Enhancing this complexity is the issue of finance and capital. Digital media corporations sell advertising and also pay social media management companies to act on their behalf (Jester 2023b). Put differently: there is a significant amount of money at stake with regard to all of the above questions. What happens, however, when a company owner acts in a way that loses money and puts the company at risk? It is certainly the case that Twitter has lost a significant amount of money in the last year, prompting users, researchers, and tech writers to ask: “Is Twitter finally dying?” (Ghaffary 2023). Twitter is not a perfect platform, I recognise that, but it has done a significant amount of good, from connecting marginalised people to sending out information about disasters. Taking this question from a very different perspective, we might consider the role of antitrust laws, which seek to prevent dominance by individual companies following the restriction of competition. With regard to digital spaces, there has recently been concern about data-gathering practices from the largest companies. Meta – which owns Facebook, Instagram, WhatsApp, and now Threads – lost a case in July brought by the EU Court of Justice (Chee 2023). An article by Tucker and Marthews (2011) – written just over ten years ago and arguing that antitrust was not likely to be an issue for social media companies – shows just how quickly matters have changed within the digital sphere. We might also need to consider, then, who gets to decide how these companies are run. Who should get to decide? Should CEOs be able to shut down social media companies or not?  

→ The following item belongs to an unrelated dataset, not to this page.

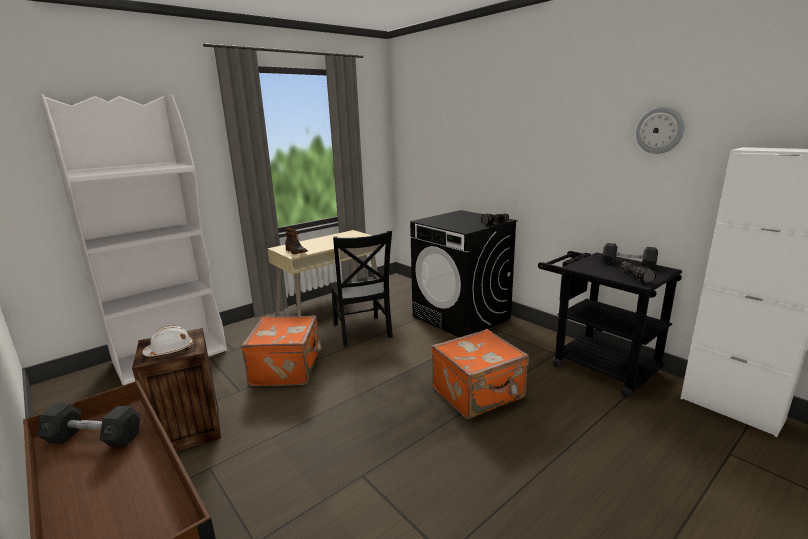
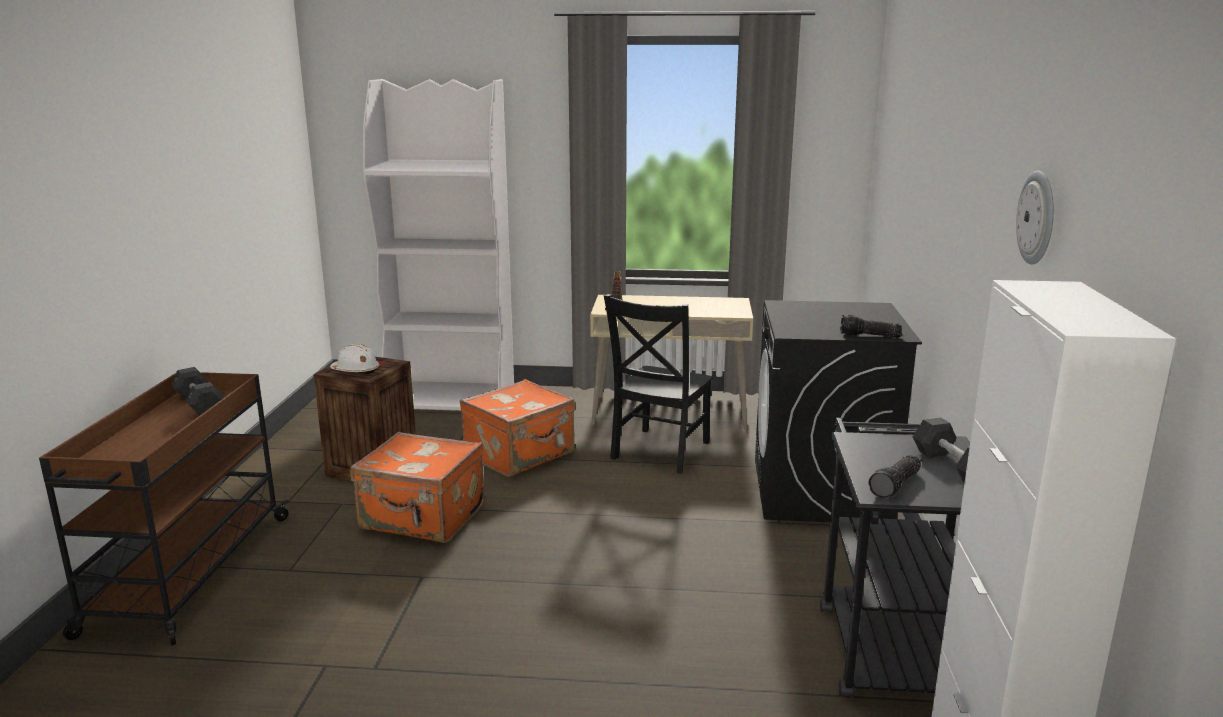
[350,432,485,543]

My thoughts on these matters began with Twitter. But in considering how to address this as a research problem, we must think more deeply about the politics of virtual infrastructure. If Twitter goes down and the Internet archive closes, a huge amount of information will be lost. The inability to access information such as this may, perhaps, reflect an anti-democratisation of knowledge where previously the internet had opened it up to the masses. I do not have all of the answers to these problems or issues, but my aim here has been to provoke us all to think more about them. In conclusion, this article has argued that, as researchers, we should be paying more attention to digital data. The recent acquisition of Twitter by Elon Musk has also prompted me to be more reflexive about issues such as digital decay, where information can simply disappear from the Internet. More broadly, this is congruent with wider questions about the politics of Internet infrastructure around regulation, copyright, and questions about who should be responsible for Internet governance. Finally, and perhaps most concretely, I hope that this article might act as a call to those of you who have not yet considered this in detail, to think further about the use of digital data within your own work and how this might be backed up.